PC 側で大事だったのは Static ではなく DHCP にすること
今回いちばん詰まったのはここでした。最初、PC 側の IP Configuration が Static になっていた ため、Router から自動でアドレスを受け取る動きになっておらず、show コマンドで確認したい内容がうまく見えませんでした。ですが、PC 側を DHCP に変更 したところ、Router からアドレスが配られるようになり、確認できるようになりました。

この点は添付の PC設定キャプチャ の通りで、Desktop → IP Configuration → DHCP を選ぶのがポイントでした。今回の画面では、PC が 192.168.1.2、サブネットマスク 255.255.255.0、デフォルトゲートウェイ 192.168.1.1、DNS 8.8.8.8 を受け取っている様子も確認できます。

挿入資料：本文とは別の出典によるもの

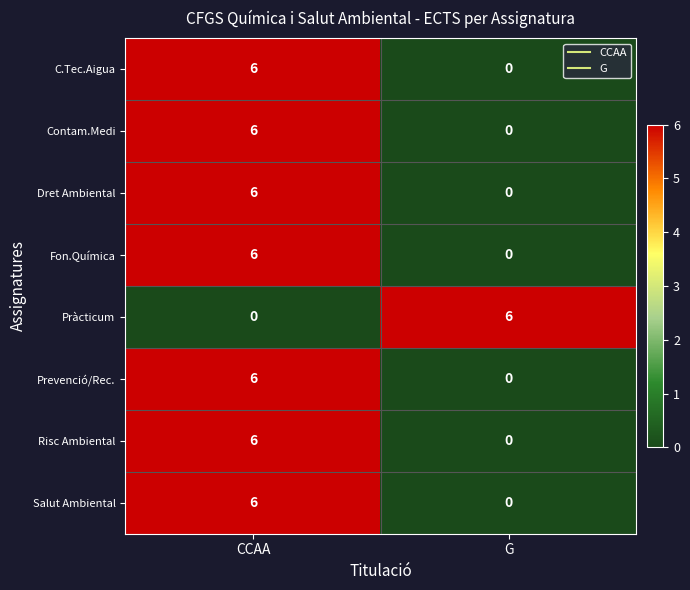

What is the difference between the maximum and minimum values in the Salut Ambiental series?

6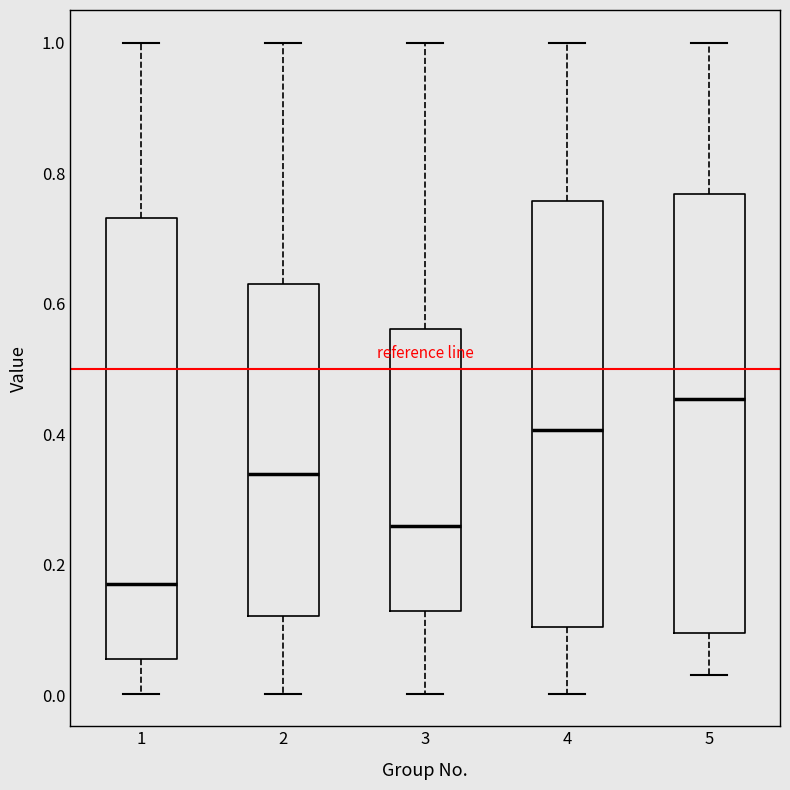

Which box has the lowest median line?

1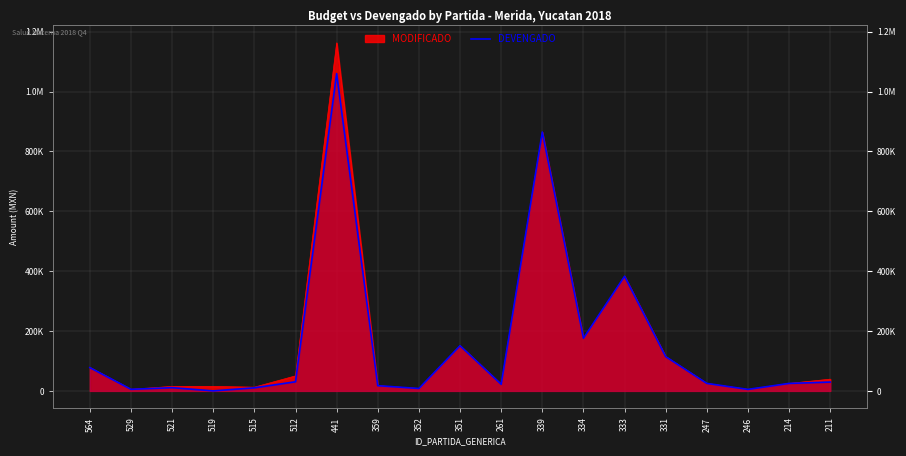

What is the sum of the values at 351 and 331?

265312.2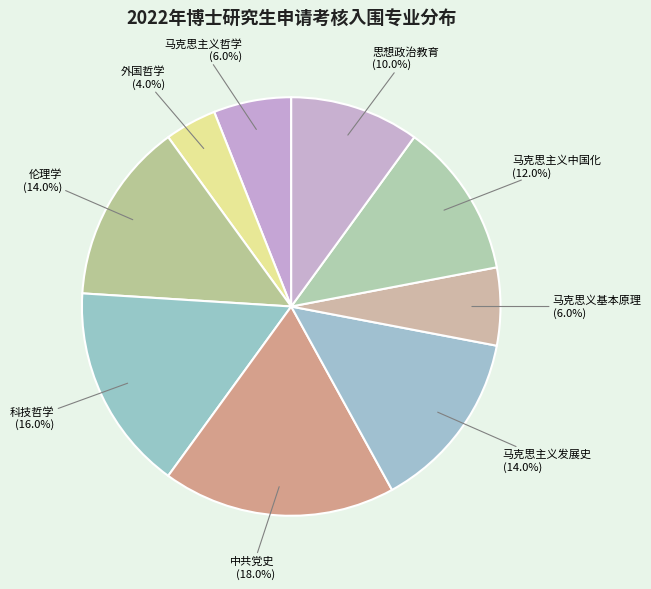

To the nearest percent, what is the difference between the largest and smallest slice percentages?

14%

最初は「Router 側の設定が足りないのかな」と思っていたのですが、実際には クライアント側が DHCP で受け取る設定になっていなかった のが原因でした。このあたりは Packet Tracer でかなり起こりやすそうなので、今後も先に確認したいポイントだと感じました。
ping 試験まで確認できるとかなり安心できる
PC が DHCP で設定を受け取れたあと、PC から Router まで ping 試験 を行い、疎通確認もできました。DHCP は「アドレスが入ったら終わり」ではなく、実際に通信できるところまで見ておくとかなり安心感があります。
特に今回は最小構成だったので、うまくいかなかったときも原因を絞りやすく、学習にはちょうどよかったです。
今回の学習で押さえたこと
今回の内容を自分なりに整理すると、次の5つが基本でした。
ip dhcp pool は DHCP プールを作るコマンドnetwork は 配るネットワークの指定default-router は 配るゲートウェイの指定dns-server は 配る DNS の指定ip dhcp excluded-address は 配ってはいけないIPの指定
こうして見ると、DHCP 設定はコマンド数こそ多くないですが、何を配り、何を配らないかをはっきり決める設定 なんだと分かってきました。
まとめ
今回は Packet Tracer で、Router を DHCP サーバとして動かす基本を試しました。
最小構成でやってみると、Router 側でプールを作れば、PC 側は DHCP を選ぶだけで必要な設定を受け取れる流れがかなり分かりやすかったです。
今回の学習で特に印象に残ったのは、PC 側が Static のままだと DHCP の確認がうまく進まない という点でした。設定が合っているのに思ったように見えないときは、Router 側だけでなく クライアント側が DHCP 取得になっているか も早めに見た方がよさそうです。次は、show コマンドでの確認や、複数台へ配るときの見え方も少しずつ整理していきたいです。